WHAT YOU HAVE TO DO: Your task is to reproduce exactly the lines from the one containing "Votre adresse e-mail ne sera pas publiée." through the last line below, both ends included, and nothing else, with no pictures.

=-=-=-=-=

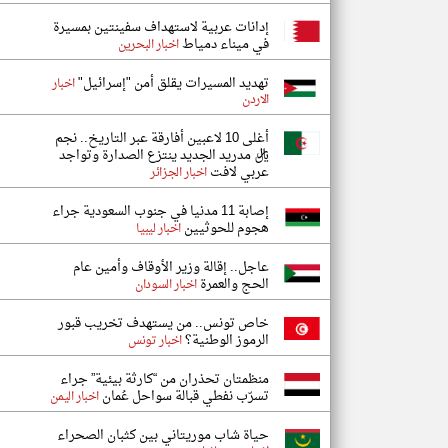
إدانات عربية لاستهداف سفينتين بمسيرة
في ميناء دمياط
اخبار البحرين
تهديد المسيرات يقلق أمن "إسرائيل"
اخبار
الاردن
أغلى 10 لاعبين أفارقة عبر التاريخ.. نجم
ريال مدريد الجديد ينتزع الصدارة وتواجد
عربي لافت
اخبار الجزائر
إصابة 11 مدنيا في جنوب السعودية جراء
هجوم للحوثيين
اخبار ليبيا
عاجل.. إقالة وزير الأوقاف وأمين عام
الحج والعمرة
اخبار السودان
خاص تونس.. من يستهدف تخريب قبور
الرموز الوطنية؟
اخبار تونس
منظمتان تحذران من “كارثة بيئية” جراء
تسرّب نفطي قبالة سواحل عُمان
اخبار اليمن
حياة شاب موريتاني بين كثبان الصحراء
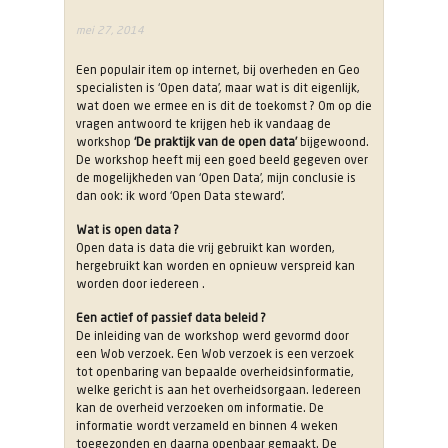
mei 27, 2014
Een populair item op internet, bij overheden en Geo
specialisten is ‘Open data’, maar wat is dit eigenlijk,
wat doen we ermee en is dit de toekomst ? Om op die
vragen antwoord te krijgen heb ik vandaag de
workshop
‘De praktijk van de open data’
bijgewoond.
De workshop heeft mij een goed beeld gegeven over
de mogelijkheden van ‘Open Data’, mijn conclusie is
dan ook: ik word ‘Open Data steward’.
Wat is open data ?
Open data is data die vrij gebruikt kan worden,
hergebruikt kan worden en opnieuw verspreid kan
worden door iedereen .
Een actief of passief data beleid ?
De inleiding van de workshop werd gevormd door
een Wob verzoek. Een Wob verzoek is een verzoek
tot openbaring van bepaalde overheidsinformatie,
welke gericht is aan het overheidsorgaan. Iedereen
kan de overheid verzoeken om informatie. De
informatie wordt verzameld en binnen 4 weken
toegezonden en daarna openbaar gemaakt. De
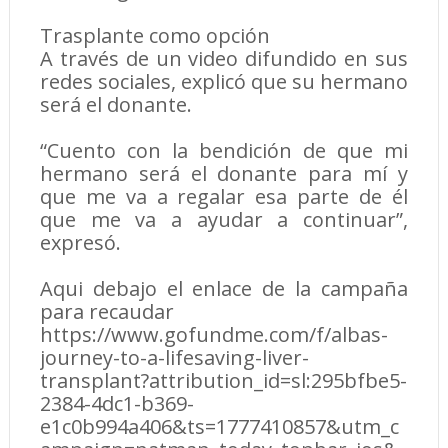
Trasplante como opción
A través de un video difundido en sus
redes sociales, explicó que su hermano
será el donante.
“Cuento con la bendición de que mi
hermano será el donante para mí y
que me va a regalar esa parte de él
que me va a ayudar a continuar”,
expresó.
Aqui debajo el enlace de la campaña
para recaudar
https://www.gofundme.com/f/albas-
journey-to-a-lifesaving-liver-
transplant?attribution_id=sl:295bfbe5-
2384-4dc1-b369-
e1c0b994a406&ts=1777410857&utm_c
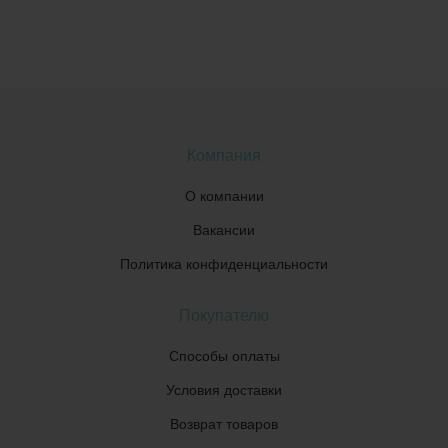
Компания
О компании
Вакансии
Политика конфиденциальности
Покупателю
Способы оплаты
Условия доставки
Возврат товаров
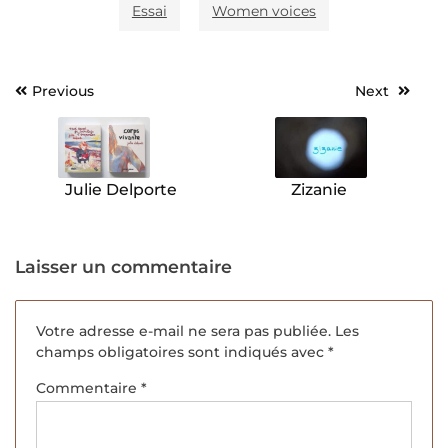
Essai
Women voices
Previous
Next
Navigation
de
l’article
Julie Delporte
Zizanie
Laisser un commentaire
Votre adresse e-mail ne sera pas publiée.
Les
champs obligatoires sont indiqués avec
*
Commentaire
*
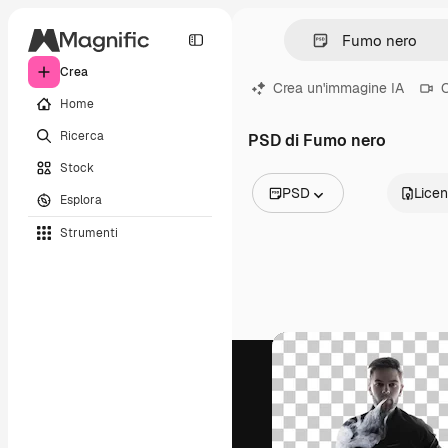
Crea
Crea un'immagine IA
C
Home
Ricerca
PSD di Fumo nero
Stock
PSD
Lice
Esplora
Tutte le immagini
Strumenti
Vettori
Illustrazioni
Foto
PSD
Modelli
Mockup
Video
Clip video
Motion graphic
Modelli di video
Icone
Modelli 3D
Font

=-=-=-=-=

RESPONSE TO THE EXERCISE:
Votre adresse e-mail ne sera pas publiée.
Les
champs obligatoires sont indiqués avec
*
Commentaire
*
Crea
Crea un'immagine IA
C
Home
Ricerca
PSD di Fumo nero
Stock
PSD
Lice
Esplora
Tutte le immagini
Strumenti
Vettori
Illustrazioni
Foto
PSD
Modelli
Mockup
Video
Clip video
Motion graphic
Modelli di video
Icone
Modelli 3D
Font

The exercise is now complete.